Perhaps the darkest years of psychiatry spanned the 1950s and 60s, when Bruno Bettelheim’s ‘refridgerator mother’ model for autism clenched the minds of public and clinician alike in its grip of ‘psychogenic’ causation – and the souls of mothers in guilt-ridden anguish. For nearly a generation, cold, distant and inadequate mothering was blamed, until a new focus on the diametric opposite basis for causation – genetics – slowly emerged in the 1970s and 80s with the new era of molecular biology. Bad mothers were replaced by mutations and bad genes – the fault of chance and Mendel, but it has taken over 25 years to develop the molecular-genetic technology to effectively pursue the culprits.

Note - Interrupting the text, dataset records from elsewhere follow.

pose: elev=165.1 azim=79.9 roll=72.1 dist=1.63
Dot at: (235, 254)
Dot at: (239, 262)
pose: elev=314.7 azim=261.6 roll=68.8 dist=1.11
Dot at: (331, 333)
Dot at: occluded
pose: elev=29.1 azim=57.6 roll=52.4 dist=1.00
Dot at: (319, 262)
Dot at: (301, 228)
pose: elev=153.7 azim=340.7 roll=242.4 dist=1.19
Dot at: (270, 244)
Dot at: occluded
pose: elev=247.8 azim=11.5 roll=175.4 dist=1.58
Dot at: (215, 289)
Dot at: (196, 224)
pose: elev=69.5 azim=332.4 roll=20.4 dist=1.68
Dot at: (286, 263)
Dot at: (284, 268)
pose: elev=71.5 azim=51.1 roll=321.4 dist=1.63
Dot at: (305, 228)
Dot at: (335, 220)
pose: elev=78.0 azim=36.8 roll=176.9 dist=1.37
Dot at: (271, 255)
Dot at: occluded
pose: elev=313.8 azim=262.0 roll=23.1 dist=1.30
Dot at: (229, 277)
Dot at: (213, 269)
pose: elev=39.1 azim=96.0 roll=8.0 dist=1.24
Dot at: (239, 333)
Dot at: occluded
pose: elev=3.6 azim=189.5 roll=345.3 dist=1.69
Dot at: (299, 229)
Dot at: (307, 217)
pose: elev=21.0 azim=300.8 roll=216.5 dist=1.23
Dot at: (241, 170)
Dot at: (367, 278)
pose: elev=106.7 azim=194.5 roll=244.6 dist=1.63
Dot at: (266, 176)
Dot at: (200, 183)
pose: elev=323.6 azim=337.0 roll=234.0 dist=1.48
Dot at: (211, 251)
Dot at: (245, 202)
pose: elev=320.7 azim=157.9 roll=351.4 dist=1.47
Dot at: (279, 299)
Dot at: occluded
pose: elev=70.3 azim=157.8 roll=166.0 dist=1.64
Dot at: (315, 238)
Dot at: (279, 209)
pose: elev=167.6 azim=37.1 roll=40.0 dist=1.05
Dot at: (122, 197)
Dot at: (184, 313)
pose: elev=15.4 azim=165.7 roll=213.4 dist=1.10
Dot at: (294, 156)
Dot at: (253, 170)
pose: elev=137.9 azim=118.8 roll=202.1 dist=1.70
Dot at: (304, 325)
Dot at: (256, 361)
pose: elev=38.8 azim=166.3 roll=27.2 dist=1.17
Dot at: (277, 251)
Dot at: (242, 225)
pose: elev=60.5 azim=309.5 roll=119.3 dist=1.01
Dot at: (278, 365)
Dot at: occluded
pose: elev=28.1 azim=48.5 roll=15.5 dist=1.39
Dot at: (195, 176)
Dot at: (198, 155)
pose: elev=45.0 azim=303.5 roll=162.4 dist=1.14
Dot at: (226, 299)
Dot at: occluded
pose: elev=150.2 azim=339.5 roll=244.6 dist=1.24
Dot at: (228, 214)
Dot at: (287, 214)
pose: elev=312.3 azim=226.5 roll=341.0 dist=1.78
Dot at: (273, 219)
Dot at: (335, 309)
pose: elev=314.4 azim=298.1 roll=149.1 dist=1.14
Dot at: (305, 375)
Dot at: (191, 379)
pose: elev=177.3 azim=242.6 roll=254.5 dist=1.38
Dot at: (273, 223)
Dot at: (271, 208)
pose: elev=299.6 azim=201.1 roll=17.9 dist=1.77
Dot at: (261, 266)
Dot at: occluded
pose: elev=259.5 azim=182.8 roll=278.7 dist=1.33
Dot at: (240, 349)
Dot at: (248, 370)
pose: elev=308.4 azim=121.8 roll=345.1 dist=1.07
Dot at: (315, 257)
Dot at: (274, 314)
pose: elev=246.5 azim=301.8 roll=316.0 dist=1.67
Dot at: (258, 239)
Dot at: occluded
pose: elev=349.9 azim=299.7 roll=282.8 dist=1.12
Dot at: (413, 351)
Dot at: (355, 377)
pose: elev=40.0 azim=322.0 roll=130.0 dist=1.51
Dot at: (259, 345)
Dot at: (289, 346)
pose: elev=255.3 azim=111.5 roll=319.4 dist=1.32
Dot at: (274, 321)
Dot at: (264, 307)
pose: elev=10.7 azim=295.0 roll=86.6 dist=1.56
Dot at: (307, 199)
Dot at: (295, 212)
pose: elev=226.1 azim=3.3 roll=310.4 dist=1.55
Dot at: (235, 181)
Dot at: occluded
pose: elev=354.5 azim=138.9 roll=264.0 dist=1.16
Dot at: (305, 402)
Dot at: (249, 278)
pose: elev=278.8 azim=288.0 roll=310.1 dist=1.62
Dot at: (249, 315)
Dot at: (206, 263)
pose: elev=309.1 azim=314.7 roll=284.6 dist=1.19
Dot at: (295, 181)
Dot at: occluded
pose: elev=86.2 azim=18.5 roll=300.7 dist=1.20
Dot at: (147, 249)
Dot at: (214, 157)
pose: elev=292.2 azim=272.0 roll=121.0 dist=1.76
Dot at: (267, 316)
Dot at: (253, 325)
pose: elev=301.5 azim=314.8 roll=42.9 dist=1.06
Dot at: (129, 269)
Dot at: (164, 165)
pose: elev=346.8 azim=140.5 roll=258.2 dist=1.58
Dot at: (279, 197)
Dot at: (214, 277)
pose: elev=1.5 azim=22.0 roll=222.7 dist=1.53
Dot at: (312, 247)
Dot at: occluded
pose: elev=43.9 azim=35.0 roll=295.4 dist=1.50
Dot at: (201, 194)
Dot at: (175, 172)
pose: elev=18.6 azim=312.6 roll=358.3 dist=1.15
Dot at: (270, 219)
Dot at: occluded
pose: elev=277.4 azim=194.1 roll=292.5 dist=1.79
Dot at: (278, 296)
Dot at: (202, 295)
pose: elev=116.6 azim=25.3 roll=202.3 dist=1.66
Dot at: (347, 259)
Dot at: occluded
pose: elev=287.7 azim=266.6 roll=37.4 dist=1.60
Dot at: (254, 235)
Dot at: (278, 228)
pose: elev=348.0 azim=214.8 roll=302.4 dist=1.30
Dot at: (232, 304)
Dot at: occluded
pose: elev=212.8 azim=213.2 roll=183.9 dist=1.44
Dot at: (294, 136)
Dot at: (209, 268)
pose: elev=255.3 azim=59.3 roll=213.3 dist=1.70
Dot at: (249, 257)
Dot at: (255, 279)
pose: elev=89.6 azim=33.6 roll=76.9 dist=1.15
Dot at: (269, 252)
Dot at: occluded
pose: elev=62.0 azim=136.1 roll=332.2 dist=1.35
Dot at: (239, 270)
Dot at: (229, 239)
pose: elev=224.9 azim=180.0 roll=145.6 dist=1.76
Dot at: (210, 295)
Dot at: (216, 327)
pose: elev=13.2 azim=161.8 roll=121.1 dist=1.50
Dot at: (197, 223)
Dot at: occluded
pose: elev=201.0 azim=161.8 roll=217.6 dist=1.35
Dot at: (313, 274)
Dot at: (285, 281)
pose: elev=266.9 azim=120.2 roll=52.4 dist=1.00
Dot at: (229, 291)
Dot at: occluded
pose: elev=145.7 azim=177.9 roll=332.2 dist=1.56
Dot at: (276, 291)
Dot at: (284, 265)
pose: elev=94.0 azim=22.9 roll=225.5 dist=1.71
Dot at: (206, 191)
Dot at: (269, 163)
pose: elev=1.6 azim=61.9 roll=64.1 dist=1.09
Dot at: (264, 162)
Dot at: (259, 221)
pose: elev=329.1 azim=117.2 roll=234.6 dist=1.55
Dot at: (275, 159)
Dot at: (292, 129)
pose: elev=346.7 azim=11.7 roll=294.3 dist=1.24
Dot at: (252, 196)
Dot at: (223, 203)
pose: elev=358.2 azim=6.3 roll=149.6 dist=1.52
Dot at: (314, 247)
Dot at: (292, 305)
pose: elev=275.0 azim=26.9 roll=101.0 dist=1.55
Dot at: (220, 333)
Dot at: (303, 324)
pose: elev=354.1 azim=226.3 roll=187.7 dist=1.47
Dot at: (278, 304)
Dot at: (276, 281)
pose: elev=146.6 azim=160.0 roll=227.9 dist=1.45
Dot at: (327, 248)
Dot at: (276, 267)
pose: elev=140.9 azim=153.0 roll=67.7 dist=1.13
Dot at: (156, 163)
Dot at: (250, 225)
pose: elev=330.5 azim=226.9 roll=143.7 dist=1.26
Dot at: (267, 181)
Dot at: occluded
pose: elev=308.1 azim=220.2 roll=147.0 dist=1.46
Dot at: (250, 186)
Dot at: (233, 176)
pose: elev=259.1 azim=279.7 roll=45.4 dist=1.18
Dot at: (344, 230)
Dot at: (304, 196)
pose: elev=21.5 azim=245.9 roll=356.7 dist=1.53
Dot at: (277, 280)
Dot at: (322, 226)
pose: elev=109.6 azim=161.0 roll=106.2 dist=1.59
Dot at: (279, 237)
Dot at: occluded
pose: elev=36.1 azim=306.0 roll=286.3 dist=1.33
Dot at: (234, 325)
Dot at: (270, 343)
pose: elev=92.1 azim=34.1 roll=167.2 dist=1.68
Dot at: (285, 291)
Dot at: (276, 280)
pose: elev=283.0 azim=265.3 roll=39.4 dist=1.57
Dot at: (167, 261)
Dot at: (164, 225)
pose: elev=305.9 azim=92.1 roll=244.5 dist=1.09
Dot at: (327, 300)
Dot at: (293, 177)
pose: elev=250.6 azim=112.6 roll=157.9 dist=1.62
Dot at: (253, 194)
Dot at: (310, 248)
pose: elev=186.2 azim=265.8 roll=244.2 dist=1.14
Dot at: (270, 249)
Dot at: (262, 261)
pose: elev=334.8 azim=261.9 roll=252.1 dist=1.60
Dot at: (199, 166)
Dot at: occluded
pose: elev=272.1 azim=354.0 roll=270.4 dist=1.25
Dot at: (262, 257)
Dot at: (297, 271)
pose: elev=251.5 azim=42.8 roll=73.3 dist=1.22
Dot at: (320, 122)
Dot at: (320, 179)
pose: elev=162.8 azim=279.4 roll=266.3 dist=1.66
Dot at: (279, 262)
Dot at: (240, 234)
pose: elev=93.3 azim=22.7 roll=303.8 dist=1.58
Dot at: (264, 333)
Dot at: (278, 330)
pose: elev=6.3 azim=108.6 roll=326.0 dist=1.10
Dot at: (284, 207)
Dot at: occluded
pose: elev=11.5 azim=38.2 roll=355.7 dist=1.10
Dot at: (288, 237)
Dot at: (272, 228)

The past several years, and the next few, will in long perspective be seen as historic for psychiatric genetics.For the first time we can genotype virtually the entire genome, for huge samples of psychiatric cases and controls, and inexorably zero in on risk alleles and haplotypes. The last week has seen a key milestone reached: a set of three studies in Nature (ISC 2009; Shi et al. 2009; Stefansson et al. 2009) that provide the first incontrovertible, large-scale evidence that common polygenic variation contributes substantially to the risk of bipolar disorder and schizophrenia. Comparable studies of autism will be close behind, such that we should soon be able to take your genome from a cheek swab – should you be autistic, schizophrenic, or bipolar – and with some confidance or probability find the Maxwellian genetic demons responsible for your atypical cortex, mid-brain and hypothalamus, and the deep loneliness or hallucinated voices.
Or so it seems. In all three of the Nature studies, the common genetic variants most-strongly associated with schizophrenia risk are in the major histocompatibility region, home for a complex suite of linked HLA (human leukocyte antigen) genes that mediate immune responses to pathogens and other non-self tissues, as well as orchestrating aspects of neurodevelopment and neurological function.
What’s most curious about HLA genes is that they need not actually be inherited to exert profound effects on risk of neurological or other disease – for both autism (Johnson et al. 2009) and rheumatoid arthritis (which is strongly associated with schizophrenia via pleiotropy; Gorwood et al. 2004; Feitsma et al. 2007), disease risk due to HLA variants is a function of the mother’s genotype, not the genotype of the autistic or arthritic offspring. Such so-called maternal effects appear to be mediated by immunological and developmental interactions during pregnancy, such that the non-inherited maternal allele or haplotype exerts profound influences on development of the fetal brain and immune system. What’s worse, such non-inherited maternal haplotypes are expected, under basic evolutionary theory, to benefit from lower maternal investment (or miscarriage) for a given offspring, to which they arede facto unrelated (Haig 2004). You may literally be autistic or insane, or undernourished in utero, due to your mother’s rogue genes and not your own.
These considerations should not be so surprising in the context of autism and schizophrenia as neurodevelopmental disorders, given that much, if not most, of crucial large-scale variation among humans in neuroanatomy and function is complete by birth. You can blame your mother’s genes, but it will be more important to genotype and understand them.
References
Feitsma AL, Worthington J, van der Helm-van Mil AH, et al. 2007. Protective effect of noninherited maternal HLA-DR antigens on rheumatoid arthritis development. Proc Natl Acad Sci U S A. 104:19966-70.
Gorwood P, Pouchot J, Vinceneux P, et al. 2004. Rheumatoid arthritis and schizophrenia: a negative association at a dimensional level. Schizophr Res. 66:21-9.
Haig, D. 2004. Evolutionary conflicts in pregnancy and calcium metabolism–a review. Placenta 25 Suppl A:S10-5.
International Schizophrenia Consortium, 2009. Common polygenic variation contributes to risk of schizophrenia and bipolar disorder. Nature (in press).
Johnson WG, Buyske S, Mars AE, et al. 2009 HLA-DR4 as a risk allele for autism acting in mothers of probands possibly during pregnancy. Arch Pediatr Adolesc Med. 163:542-6.
Shi J, Levinson DF, Duan J, et al. 2009. Common variants on chromosome 6p22.1 are associated with schizophrenia.
Nature (in press).
Stefansson H, Ophoff RA, Steinberg S et al. 2009. Common variants conferring risk of schizophrenia. Nature (in press).